Another emerging example of this assetization of social life is the way that our schools and education institutions are being transformed through the deployment of so-called educational technology, or ‘EdTech’. Again, the WEF is very keen on this transformation of education through the introduction of new digital technologies that can “create better systems and data flows”. EdTech itself ranges from online program management for students (e.g. Moodle), through organizational software (e.g. Teams) to teaching platforms (e.g. MOOCs), and all of it has been turbocharged by the Covid pandemic, as online learning has had to replace in-person instruction. I am currently working on a project led by Dr. Janja Komljenovic at Lancaster University examining the ways that EdTech is underpinned by the creeping assetization of our universities. It is turning students, educators, and institutions themselves into yet another money-making opportunity for business. Much of EdTech – and especially the WEF vision of it – is premised on the idea that the market is the best mechanism for solving our societal problems, but that is not even the worst part of this transformation. As Dr. Komljenovic points out in her previous work, EdTech entails new digital platforms that not only charge subscription fees for use but also collect data from students, educators, and institutions on top of that.
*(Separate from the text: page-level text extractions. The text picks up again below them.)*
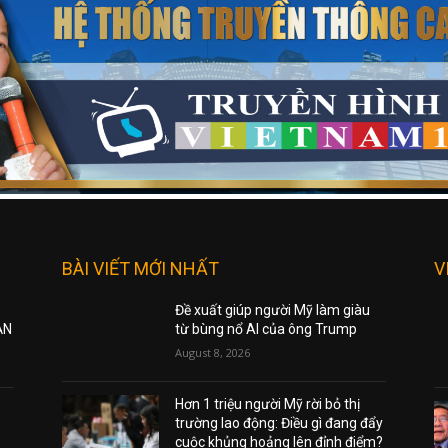
BÀI VIẾT MỚI NHẤT
V
Đề xuất giúp người Mỹ làm giàu
ẠN
từ bùng nổ AI của ông Trump
August 8, 2026
Hơn 1 triệu người Mỹ rời bỏ thị
trường lao động: Điều gì đang đẩy
cuộc khủng hoảng lên đỉnh điểm?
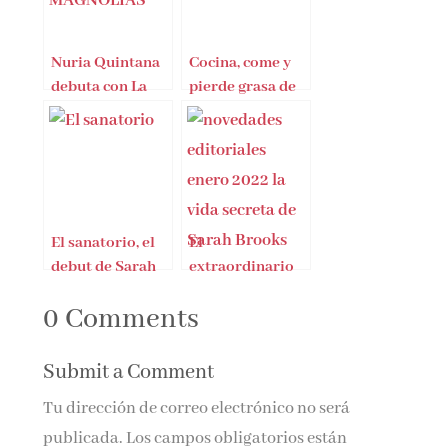
Nuria Quintana
Cocina, come y
debuta con La
pierde grasa de
casa de las
Paloma
magnolias
Quintana
El sanatorio, el
El
debut de Sarah
extraordinario
Pearse
debut de
0 Comments
Santiago Vera
Submit a Comment
Tu dirección de correo electrónico no será
publicada.
Los campos obligatorios están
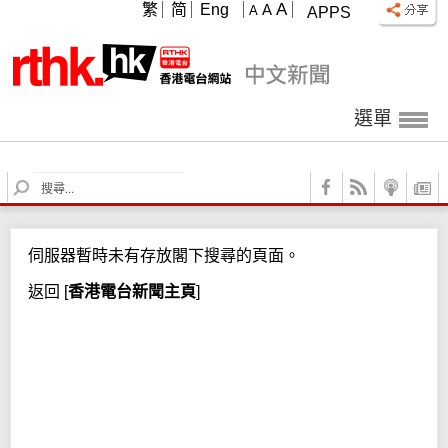
A
繁
简
Eng
A
A
APPS
選單
S
e
a
r
伺服器暫時未有存放閣下搜尋的頁面。
c
h
返回
[
香港電台新聞主頁
]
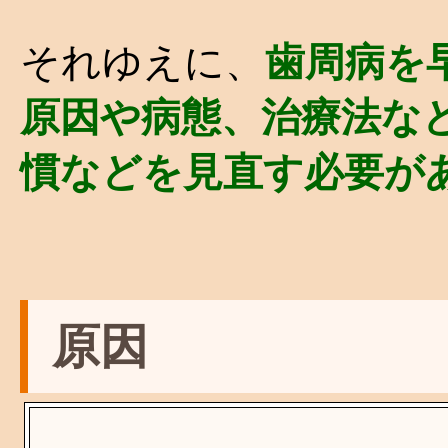
それゆえに、
歯周病を
原因や病態、治療法な
慣などを見直す必要が
原因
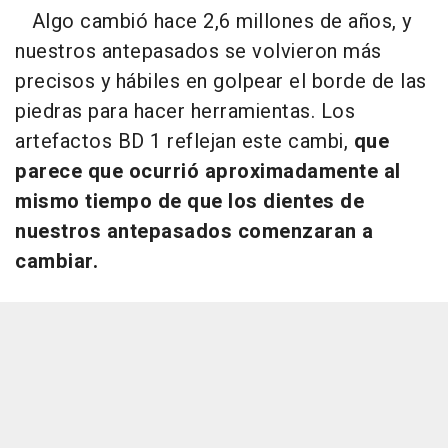
Algo cambió hace 2,6 millones de años, y
nuestros antepasados se volvieron más
precisos y hábiles en golpear el borde de las
piedras para hacer herramientas. Los
artefactos BD 1 reflejan este cambi,
que
parece que ocurrió aproximadamente al
mismo tiempo de que los dientes de
nuestros antepasados comenzaran a
cambiar.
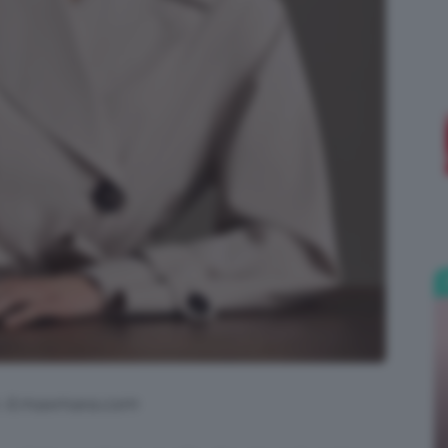
;)
: it.maxmara.com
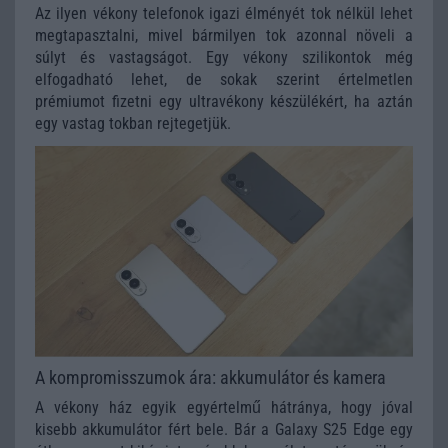
Az ilyen vékony telefonok igazi élményét tok nélkül lehet
megtapasztalni, mivel bármilyen tok azonnal növeli a
súlyt és vastagságot. Egy vékony szilikontok még
elfogadható lehet, de sokak szerint értelmetlen
prémiumot fizetni egy ultravékony készülékért, ha aztán
egy vastag tokban rejtegetjük.
A kompromisszumok ára: akkumulátor és kamera
A vékony ház egyik egyértelmű hátránya, hogy jóval
kisebb akkumulátor fért bele. Bár a Galaxy S25 Edge egy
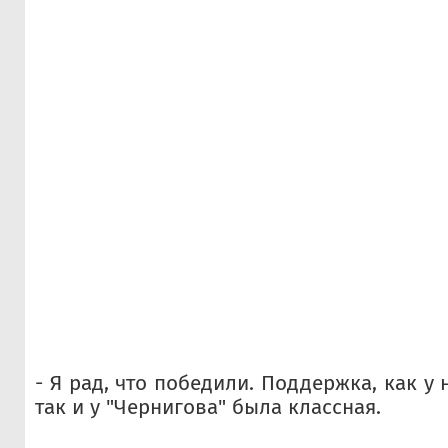
- Я рад, что победили. Поддержка, как у 
так и у "Чернигова" была классная.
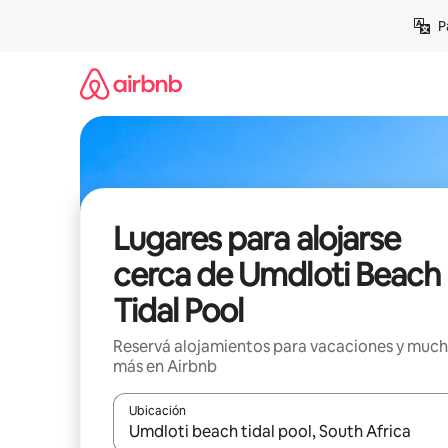
Ir
P
al
contenido
Lugares para alojarse
cerca de Umdloti Beach
Tidal Pool
Reservá alojamientos para vacaciones y muc
más en Airbnb
Ubicación
Cuando los resultados estén disponibles, navegá c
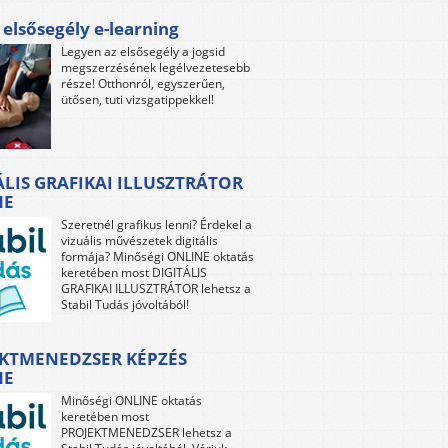
 elsősegély e-learning
Legyen az elsősegély a jogsid
megszerzésének legélvezetesebb
része! Otthonról, egyszerűen,
ütősen, tuti vizsgatippekkel!
ÁLIS GRAFIKAI ILLUSZTRÁTOR
NE
Szeretnél grafikus lenni? Érdekel a
vizuális művészetek digitális
formája? Minőségi ONLINE oktatás
keretében most DIGITÁLIS
GRAFIKAI ILLUSZTRÁTOR lehetsz a
Stabil Tudás jóvoltából!
KTMENEDZSER KÉPZÉS
NE
Minőségi ONLINE oktatás
keretében most
PROJEKTMENEDZSER lehetsz a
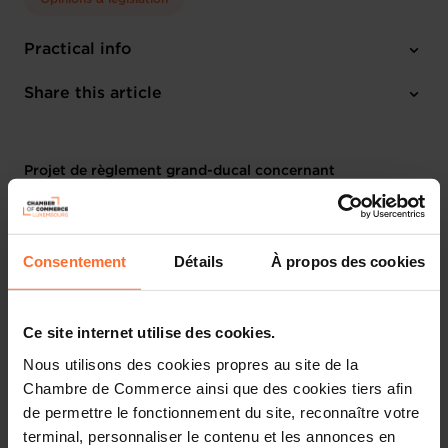
Practical info
1 project text
Share this article
Projet de règlement grand-ducal concernant
l’identification et l’enregistrement des porcelets et porcs
(2792MCH)
Consentement
Détails
À propos des cookies
Par sa lettre du 08 décembre 2003, Monsieur le Ministre de
l‘Agriculture, de la Viticulture et du Développement rural a bien
voulu saisir la Chambre de Commerce pour avis du projet de
règlement grand-ducal sous rubrique.
Ce site internet utilise des cookies.
Nous utilisons des cookies propres au site de la
Chambre de Commerce ainsi que des cookies tiers afin
de permettre le fonctionnement du site, reconnaître votre
terminal, personnaliser le contenu et les annonces en
Ce projet vise à remplacer le règlement ministériel du 24 mai 1995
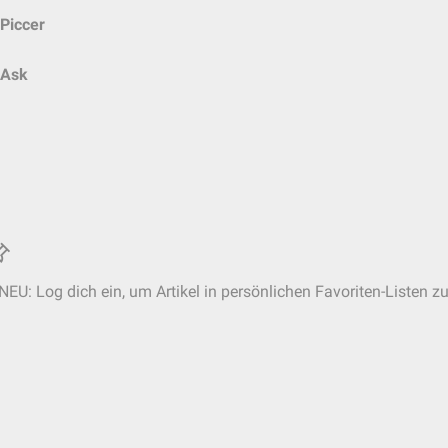
Piccer
Ask
NEU: Log dich ein, um Artikel in persönlichen Favoriten-Listen z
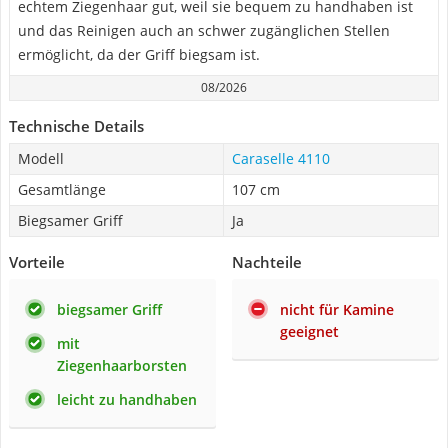
echtem Ziegenhaar gut, weil sie bequem zu handhaben ist
und das Reinigen auch an schwer zugänglichen Stellen
ermöglicht, da der Griff biegsam ist.
08/2026
Technische Details
Modell
Caraselle 4110
Gesamtlänge
107 cm
Biegsamer Griff
Ja
Vorteile
Nachteile
biegsamer Griff
nicht für Kamine
geeignet
mit
Ziegenhaarborsten
leicht zu handhaben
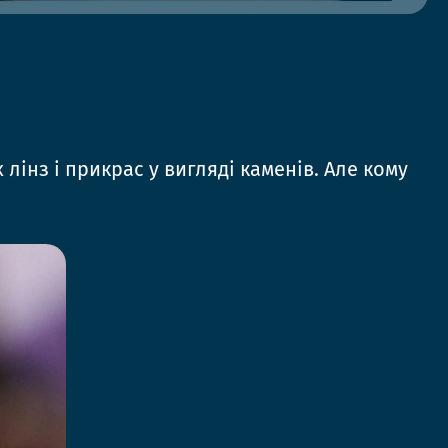
лінз і прикрас у вигляді каменів. Але кому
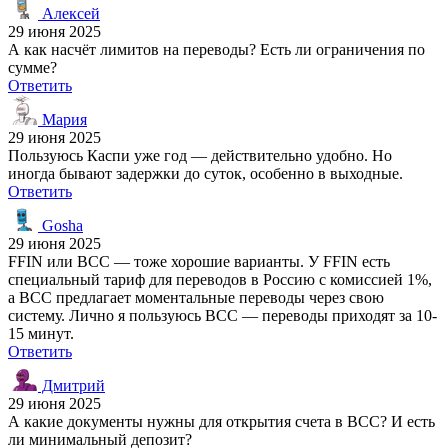
Алексей
29 июня 2025
А как насчёт лимитов на переводы? Есть ли ограничения по
сумме?
Ответить
Мария
29 июня 2025
Пользуюсь Каспи уже год — действительно удобно. Но
иногда бывают задержки до суток, особенно в выходные.
Ответить
Gosha
29 июня 2025
FFIN или BCC — тоже хорошие варианты. У FFIN есть
специальный тариф для переводов в Россию с комиссией 1%,
а BCC предлагает моментальные переводы через свою
систему. Лично я пользуюсь BCC — переводы приходят за 10-
15 минут.
Ответить
Дмитрий
29 июня 2025
А какие документы нужны для открытия счета в BCC? И есть
ли минимальный депозит?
Universities are going to find themselves locked into a future in which they can’t extricate themselves from EdTech providers without losing access to all the data and information they need to operate. And that’s leaving aside the problems with consolidation in EdTech and emergence of monopolies that can charge what they like. Basically, what this means is that students will go through their schooling and university years, and all the data collected about them will be turned into a private asset that EdTech firms can exploit.
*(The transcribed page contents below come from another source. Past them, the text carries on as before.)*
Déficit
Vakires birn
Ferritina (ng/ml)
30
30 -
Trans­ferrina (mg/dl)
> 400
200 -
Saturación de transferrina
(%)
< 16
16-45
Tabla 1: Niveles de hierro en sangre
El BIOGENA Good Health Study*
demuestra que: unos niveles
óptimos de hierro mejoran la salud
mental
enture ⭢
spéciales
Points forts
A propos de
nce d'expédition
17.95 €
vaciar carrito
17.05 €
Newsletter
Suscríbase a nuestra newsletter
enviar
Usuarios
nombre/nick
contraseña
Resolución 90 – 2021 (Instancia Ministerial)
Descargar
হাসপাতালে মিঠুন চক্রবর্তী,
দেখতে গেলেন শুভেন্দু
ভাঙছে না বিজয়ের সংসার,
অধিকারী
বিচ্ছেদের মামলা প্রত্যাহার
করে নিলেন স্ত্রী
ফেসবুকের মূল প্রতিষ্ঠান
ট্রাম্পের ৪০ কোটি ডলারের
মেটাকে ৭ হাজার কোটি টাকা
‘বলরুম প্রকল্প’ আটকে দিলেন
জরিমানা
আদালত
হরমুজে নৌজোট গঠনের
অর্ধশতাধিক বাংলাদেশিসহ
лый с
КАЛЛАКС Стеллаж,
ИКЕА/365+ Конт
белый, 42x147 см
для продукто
Assetization is not a technical or neutral process, it is inherently political and it is inherently contestable, if we so desire.
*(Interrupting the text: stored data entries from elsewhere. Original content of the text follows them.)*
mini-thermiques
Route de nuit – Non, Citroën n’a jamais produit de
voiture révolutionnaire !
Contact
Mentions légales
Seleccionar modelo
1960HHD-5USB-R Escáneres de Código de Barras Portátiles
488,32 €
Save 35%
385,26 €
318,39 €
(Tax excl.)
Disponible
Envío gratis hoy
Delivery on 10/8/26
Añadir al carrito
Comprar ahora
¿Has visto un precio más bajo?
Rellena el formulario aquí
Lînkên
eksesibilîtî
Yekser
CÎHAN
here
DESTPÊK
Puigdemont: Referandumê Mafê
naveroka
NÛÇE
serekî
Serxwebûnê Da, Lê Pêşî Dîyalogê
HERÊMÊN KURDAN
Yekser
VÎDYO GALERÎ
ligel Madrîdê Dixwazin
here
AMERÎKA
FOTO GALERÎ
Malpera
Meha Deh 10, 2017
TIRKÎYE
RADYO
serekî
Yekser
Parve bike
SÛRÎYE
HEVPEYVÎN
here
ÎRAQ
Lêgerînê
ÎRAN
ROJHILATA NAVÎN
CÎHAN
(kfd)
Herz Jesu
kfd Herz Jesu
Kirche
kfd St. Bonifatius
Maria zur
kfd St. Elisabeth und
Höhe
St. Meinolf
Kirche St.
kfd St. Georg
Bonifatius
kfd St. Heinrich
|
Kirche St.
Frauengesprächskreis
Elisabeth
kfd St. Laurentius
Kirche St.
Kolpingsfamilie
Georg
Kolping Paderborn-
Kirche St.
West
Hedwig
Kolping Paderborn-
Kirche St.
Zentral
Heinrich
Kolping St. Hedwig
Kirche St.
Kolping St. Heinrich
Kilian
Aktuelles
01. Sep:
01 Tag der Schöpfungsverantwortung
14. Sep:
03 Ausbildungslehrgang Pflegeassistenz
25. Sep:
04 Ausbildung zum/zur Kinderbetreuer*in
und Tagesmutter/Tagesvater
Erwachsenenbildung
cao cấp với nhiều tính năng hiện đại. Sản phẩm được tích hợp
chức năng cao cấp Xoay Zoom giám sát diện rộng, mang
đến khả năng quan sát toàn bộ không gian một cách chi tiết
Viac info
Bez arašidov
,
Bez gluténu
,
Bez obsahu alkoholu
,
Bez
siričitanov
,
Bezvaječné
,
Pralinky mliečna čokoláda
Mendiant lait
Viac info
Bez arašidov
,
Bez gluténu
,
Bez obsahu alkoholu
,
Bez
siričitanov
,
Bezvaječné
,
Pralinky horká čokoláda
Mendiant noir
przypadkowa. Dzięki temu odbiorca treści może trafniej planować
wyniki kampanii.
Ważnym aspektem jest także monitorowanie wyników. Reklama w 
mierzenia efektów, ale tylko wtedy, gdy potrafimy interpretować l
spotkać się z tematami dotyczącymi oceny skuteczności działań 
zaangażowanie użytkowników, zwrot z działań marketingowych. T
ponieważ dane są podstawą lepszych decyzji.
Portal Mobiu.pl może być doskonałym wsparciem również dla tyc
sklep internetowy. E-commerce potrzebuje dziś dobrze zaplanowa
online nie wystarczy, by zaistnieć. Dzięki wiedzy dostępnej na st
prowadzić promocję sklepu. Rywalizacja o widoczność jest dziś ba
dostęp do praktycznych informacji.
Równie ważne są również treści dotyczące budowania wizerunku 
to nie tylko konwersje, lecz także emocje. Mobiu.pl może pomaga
There are many other examples I could consider – and have done so in ongoing research – but the fundamental point that I want to get across is that all of this is a choice. Assets are made. Someone or some organization has to turn our social lives into an asset that they can monetize, capitalize, and exploit. Assetization is not a technical or neutral process, it is inherently political and it is inherently contestable, if we so desire. Understanding how it happens – how people turn our lives into assets – is critically important because it helps us to identify where we can intervene in the process to disrupt it, or to stop it, or to ensure that it is done democratically and in support of some sort of social good, if it has to be done at all. Assetization is one of the most important issues of our day because it’s about who gets to own the future and how they do so.